In life, we certainly have our fair share of tragedy. Both of my own parents died before I was 30. I have no siblings, and in some ways have had to forge my own way through life.
We have a friend of ours living with us currently who is a recent widow. One year ago yesterday her dear husband of over 30 years was taken by the horrible disease of cancer. She has gone through some real and undiluted pain over the last few years, and is now in a process of recovery.
A child gets killed in an accident, or worse, on purpose.
And one of the worst parts about it all, is that in the midst of the chaos and pain of life’s tragedies, it often feels as if we are surrounded by people who just don’t get it. They haven’t walked the same path, they haven’t experienced the same pain. They say stupid things that hurt deeply, and sometimes it feels as if their “words of encouragement” turn to us comforting them instead of the opposite.
I don’t understand all of the bad, but no more do I understand how all of the good that happens in our world can actually happen in spite of the bad.

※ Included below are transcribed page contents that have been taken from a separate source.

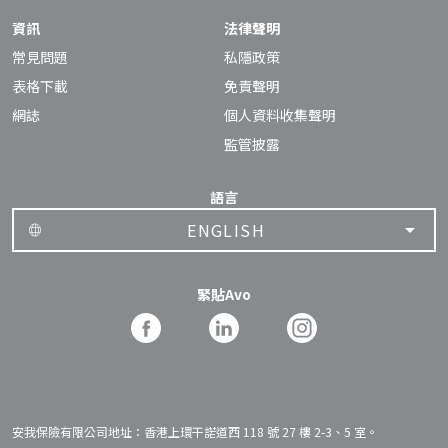
資訊
法律聲明
常見問題
私隱政策
表格下載
免責聲明
網誌
個人資料收集聲明
監管披露
語言
ENGLISH
緊貼Avo
安我保險有限公司地址：香港上環干諾道西 118 號 27 樓 2-3、5 室。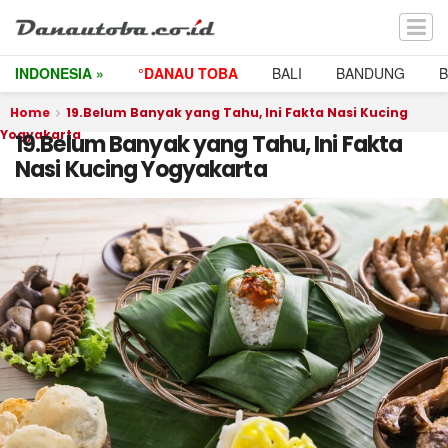
INDONESIA »
°DANAU TOBA
BALI
BANDUNG
Home
19.Belum Banyak yang Tahu, Ini Fakta Nasi Kucing
Yogyakarta
19.Belum Banyak yang Tahu, Ini Fakta
Nasi Kucing Yogyakarta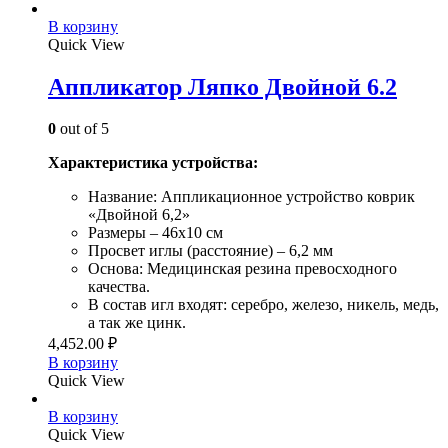
В корзину
Quick View
Аппликатор Ляпко Двойной 6.2
0
out of 5
Характеристика устройства:
Название: Аппликационное устройство коврик
«Двойной 6,2»
Размеры – 46х10 см
Просвет иглы (расстояние) – 6,2 мм
Основа: Медицинская резина превосходного
качества.
В состав игл входят: серебро, железо, никель, медь,
а так же цинк.
4,452.00
₽
В корзину
Quick View
В корзину
Quick View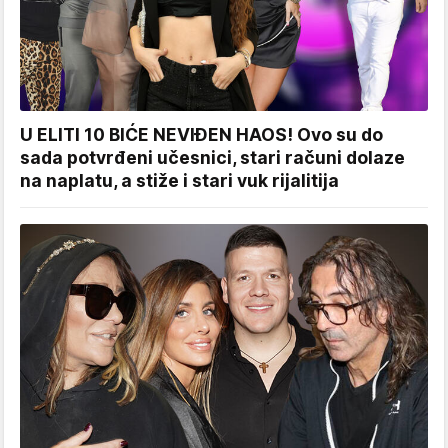
U ELITI 10 BIĆE NEVIĐEN HAOS! Ovo su do
sada potvrđeni učesnici, stari računi dolaze
na naplatu, a stiže i stari vuk rijalitija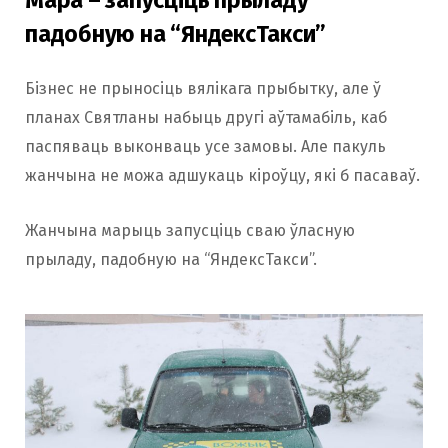
Мара – запусціць прыладу
падобную на “ЯндексТакси”
Бізнес не прыносіць вялікага прыбытку, але ў
планах Святланы набыць другі аўтамабіль, каб
паспяваць выконваць усе замовы. Але пакуль
жанчына не можа адшукаць кіроўцу, які б пасаваў.
Жанчына марыць запусціць сваю ўласную
прыладу, падобную на “ЯндексТакси”.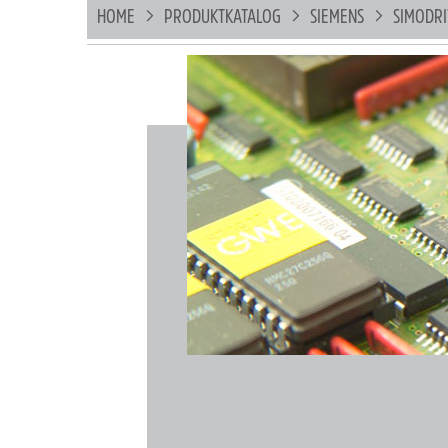
HOME
PRODUKTKATALOG
SIEMENS
SIMODR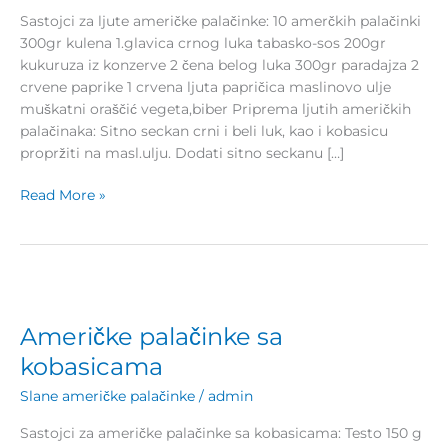
Sastojci za ljute američke palačinke: 10 amerčkih palačinki
300gr kulena 1.glavica crnog luka tabasko-sos 200gr
kukuruza iz konzerve 2 čena belog luka 300gr paradajza 2
crvene paprike 1 crvena ljuta papričica maslinovo ulje
muškatni oraščić vegeta,biber Priprema ljutih američkih
palačinaka: Sitno seckan crni i beli luk, kao i kobasicu
propržiti na masl.ulju. Dodati sitno seckanu […]
Read More »
Američke
palačinke
Američke palačinke sa
sa
kobasicama
kobasicama
Slane američke palačinke
/
admin
Sastojci za američke palačinke sa kobasicama: Testo 150 g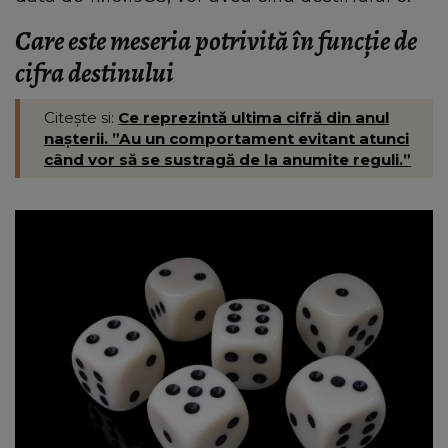
Care este meseria potrivită în funcție de
cifra destinului
Citește si:
Ce reprezintă ultima cifră din anul
nașterii. ”Au un comportament evitant atunci
când vor să se sustragă de la anumite reguli.”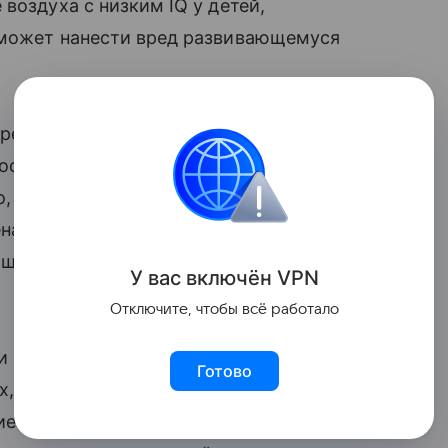
воздуха с низким IQ у детей,
 может нанести вред развивающемуся
ей и детей. Женщины в течение двух
сили с собой устройства,
о, это были мамы с низким уровнем
ена и в Южном Бронксе. Атмосфера
льшом городе, — в основном выхлопными
У вас включ
ён
V
P
N
Отключите, чтобы всё работало
и IQ-тесты. Те, что до рождения
Готово
х, получили в среднем на 4-5 очков
е воздействие вредных веществ. Это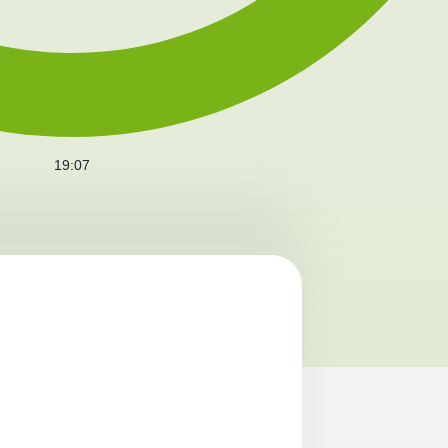
19:07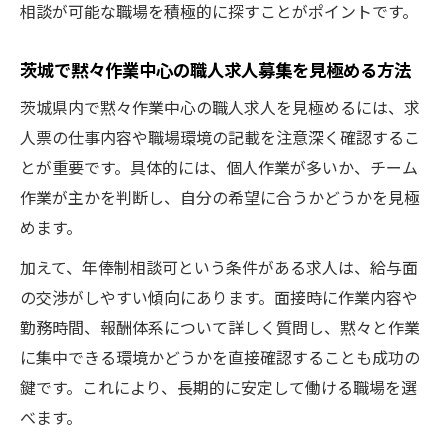
相談が可能な職場を積極的に探すことがポイントです。
茨城で黙々作業中心の職人求人募集を見極める方法
茨城県内で黙々作業中心の職人求人を見極めるには、求
人票の仕事内容や職場環境の記載を注意深く確認するこ
とが重要です。具体的には、個人作業が多いか、チーム
作業が主かを判断し、自分の希望に合うかどうかを見極
めます。
加えて、年俸制相談可という条件がある求人は、給与面
の交渉がしやすい傾向にあります。面接時に作業内容や
勤務時間、報酬体系について詳しく質問し、黙々と作業
に集中できる環境かどうかを直接確認することも成功の
鍵です。これにより、長期的に安定して働ける職場を選
べます。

We are temporary travelers on the road of life. There is more, much more to life than that we see. We are wanderers, seeking our way, part of a history and future that we neither created nor can control. Yet we are held in God’s hands, the hands that hold the entire world, see a larger perspective, and know what is really going on.
The pain we feel allows us to see the joy that we feel.
We will miss those we lost, and we will hurt still more when others are lost in the future. But by and through this pain that we feel, there is a richness to life that I wouldn’t want to miss. Somehow the depth of the feelings of pain and despair enlighten us to the “more” that is present in life besides simply existing.
(The attached pictures are of a man I saw at the cemetery yesterday. A man whose hunched and tired body looked so downcast as he sat by the grave of presumably his wife.)